Home Open Thread: How Do You Stream Internet Content to Your TV?

Open Thread: How Do You Stream Internet Content to Your TV?

One of Apple’s announcements yesterday was a completely redesigned Apple TV. It’s competing in a crowded and still confusing field of products that stream video from the Internet to your TV. Boxee and Roku are two smaller companies trying to crack it; and Google TV was unveiled in May. The ultimate goal of all of these products is to make Web-to-TV very easy for consumers, but the market is still searching for the right formula.

We’d like to poll the ReadWriteWeb community on this topic. Let us know how you currently get online video (and other media content) onto your TV. Also, which of the emerging products do you think has the best chance to be the consumer offering of choice?

The key points of the new Apple TV are: a much lower price (now $99, compared to $229 for the first generation product), streamlined form (80% smaller), streaming functionality, no more local storage, Netflix and YouTube access, and 99c TV show rentals.

Other ways to access Web content on your TV include: modern Internet-connected TVs; online gaming devices like Sony PlayStation 3 and X-Box 360; P2P software; Set-top boxes like TiVo (specifically, its Premiere offering released in March); streaming software for computers, such as playon; wireless USB display adapter sets; special cables to hook a computer up to a TV.

Of course, there’s still the matter of accessing good content. All of the online TV players have been busy doing deals with TV and movie distributors, a process which is far from being worked through. Meanwhile, many consumers have used P2P services like BitTorrent to get such content for free.

The video below from the Google TV announcement shows the (potential) benefits of streaming Web content to your TV:

I myself use a combination of Sony Playstation 3 and the P2P client Vuze in order to stream the occasional TV show and movie to my TV. Although it converts online video to a PS3 compatible format, it’s still not a completely satisfactory solution. Sometimes the sound doesn’t work, or the video is choppy, and so on. So I’m looking forward to purchasing one of the upcoming devices from Apple, Boxee, Roku or Google.
____
What price does the open thread on streaming Internet content to a TV give for the new Apple TV?

» **Collected data entries**
____
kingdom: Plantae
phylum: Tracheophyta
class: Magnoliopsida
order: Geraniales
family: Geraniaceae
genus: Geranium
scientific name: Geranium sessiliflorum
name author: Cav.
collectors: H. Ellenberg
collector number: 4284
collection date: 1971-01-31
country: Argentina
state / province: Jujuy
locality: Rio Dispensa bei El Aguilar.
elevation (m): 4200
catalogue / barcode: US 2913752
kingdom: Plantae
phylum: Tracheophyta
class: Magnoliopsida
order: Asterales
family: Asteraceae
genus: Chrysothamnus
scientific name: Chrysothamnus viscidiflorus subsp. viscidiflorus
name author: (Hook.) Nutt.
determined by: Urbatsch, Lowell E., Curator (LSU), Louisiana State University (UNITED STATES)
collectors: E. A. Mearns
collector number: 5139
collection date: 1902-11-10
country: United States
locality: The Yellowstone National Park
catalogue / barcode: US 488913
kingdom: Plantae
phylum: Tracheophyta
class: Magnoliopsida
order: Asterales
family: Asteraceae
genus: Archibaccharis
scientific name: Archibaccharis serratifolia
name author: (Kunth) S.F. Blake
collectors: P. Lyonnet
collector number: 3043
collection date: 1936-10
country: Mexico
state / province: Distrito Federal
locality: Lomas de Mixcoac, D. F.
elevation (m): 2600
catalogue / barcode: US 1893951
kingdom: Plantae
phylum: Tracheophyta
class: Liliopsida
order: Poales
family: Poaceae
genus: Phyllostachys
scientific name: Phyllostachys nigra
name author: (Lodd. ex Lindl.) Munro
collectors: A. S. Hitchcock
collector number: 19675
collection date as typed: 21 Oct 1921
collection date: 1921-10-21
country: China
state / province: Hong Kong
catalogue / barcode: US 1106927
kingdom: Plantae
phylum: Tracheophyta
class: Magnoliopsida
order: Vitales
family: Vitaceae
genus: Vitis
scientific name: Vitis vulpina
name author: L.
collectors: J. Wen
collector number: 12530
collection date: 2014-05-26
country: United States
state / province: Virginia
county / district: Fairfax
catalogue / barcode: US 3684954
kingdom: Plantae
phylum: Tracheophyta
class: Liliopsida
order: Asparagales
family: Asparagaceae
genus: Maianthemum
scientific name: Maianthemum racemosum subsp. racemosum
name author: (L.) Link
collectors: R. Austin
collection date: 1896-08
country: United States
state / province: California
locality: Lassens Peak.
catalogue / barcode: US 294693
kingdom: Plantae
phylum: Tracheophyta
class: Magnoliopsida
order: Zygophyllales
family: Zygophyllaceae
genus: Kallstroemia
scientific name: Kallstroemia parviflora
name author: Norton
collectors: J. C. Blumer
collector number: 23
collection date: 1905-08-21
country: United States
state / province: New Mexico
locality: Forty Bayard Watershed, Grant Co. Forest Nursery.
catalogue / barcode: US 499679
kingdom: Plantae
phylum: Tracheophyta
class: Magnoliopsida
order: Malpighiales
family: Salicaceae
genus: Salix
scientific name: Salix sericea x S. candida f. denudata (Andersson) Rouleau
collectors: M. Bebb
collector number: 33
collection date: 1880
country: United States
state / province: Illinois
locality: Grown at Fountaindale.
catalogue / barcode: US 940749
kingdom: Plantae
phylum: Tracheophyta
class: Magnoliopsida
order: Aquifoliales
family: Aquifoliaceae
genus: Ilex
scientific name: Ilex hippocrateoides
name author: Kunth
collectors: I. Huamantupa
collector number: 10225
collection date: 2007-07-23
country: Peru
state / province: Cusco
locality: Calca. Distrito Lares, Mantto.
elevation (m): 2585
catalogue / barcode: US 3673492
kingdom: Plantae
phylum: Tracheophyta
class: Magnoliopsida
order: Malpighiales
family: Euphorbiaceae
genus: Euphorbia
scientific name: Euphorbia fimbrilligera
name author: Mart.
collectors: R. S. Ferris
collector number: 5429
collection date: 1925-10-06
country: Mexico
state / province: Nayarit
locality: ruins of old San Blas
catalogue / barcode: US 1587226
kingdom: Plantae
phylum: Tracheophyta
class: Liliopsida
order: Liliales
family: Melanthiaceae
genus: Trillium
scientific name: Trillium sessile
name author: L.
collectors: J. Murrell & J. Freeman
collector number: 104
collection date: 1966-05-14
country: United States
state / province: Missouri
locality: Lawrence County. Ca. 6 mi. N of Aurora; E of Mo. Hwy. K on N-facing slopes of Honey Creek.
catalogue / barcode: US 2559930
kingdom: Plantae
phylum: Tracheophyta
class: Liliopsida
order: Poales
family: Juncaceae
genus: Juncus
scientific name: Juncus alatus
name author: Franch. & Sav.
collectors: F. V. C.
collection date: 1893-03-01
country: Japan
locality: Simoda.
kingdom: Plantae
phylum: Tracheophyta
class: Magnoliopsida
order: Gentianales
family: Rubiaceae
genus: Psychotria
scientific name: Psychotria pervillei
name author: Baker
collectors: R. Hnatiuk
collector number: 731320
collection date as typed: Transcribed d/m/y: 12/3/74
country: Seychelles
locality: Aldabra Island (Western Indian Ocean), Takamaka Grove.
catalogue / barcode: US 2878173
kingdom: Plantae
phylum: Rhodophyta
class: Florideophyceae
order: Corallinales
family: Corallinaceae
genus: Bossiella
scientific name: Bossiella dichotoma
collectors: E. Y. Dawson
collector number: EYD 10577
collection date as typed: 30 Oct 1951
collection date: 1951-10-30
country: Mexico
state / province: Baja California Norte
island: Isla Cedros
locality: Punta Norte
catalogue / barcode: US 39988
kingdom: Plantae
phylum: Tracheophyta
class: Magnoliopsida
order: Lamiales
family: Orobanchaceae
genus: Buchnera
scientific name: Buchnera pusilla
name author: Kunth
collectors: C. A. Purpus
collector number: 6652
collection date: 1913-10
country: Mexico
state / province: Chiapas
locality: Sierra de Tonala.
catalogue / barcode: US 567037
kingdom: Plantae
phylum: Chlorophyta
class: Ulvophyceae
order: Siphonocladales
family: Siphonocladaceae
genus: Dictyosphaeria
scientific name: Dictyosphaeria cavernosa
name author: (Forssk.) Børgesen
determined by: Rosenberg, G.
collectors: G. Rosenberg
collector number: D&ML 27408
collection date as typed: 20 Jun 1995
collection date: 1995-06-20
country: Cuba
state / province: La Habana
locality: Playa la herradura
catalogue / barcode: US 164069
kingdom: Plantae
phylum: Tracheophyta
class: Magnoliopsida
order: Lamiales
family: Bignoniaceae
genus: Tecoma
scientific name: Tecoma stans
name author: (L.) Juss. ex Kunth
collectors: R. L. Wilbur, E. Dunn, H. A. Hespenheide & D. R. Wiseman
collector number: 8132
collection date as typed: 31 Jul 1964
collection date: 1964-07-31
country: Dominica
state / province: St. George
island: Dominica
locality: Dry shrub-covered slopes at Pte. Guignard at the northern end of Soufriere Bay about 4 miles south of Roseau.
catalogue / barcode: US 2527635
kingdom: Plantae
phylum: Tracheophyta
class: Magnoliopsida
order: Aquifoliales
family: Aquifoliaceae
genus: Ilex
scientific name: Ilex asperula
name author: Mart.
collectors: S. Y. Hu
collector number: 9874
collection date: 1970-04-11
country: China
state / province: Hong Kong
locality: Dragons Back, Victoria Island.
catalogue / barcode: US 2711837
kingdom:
____
» **Response box**
$99, compared to $229 for the first-generation product.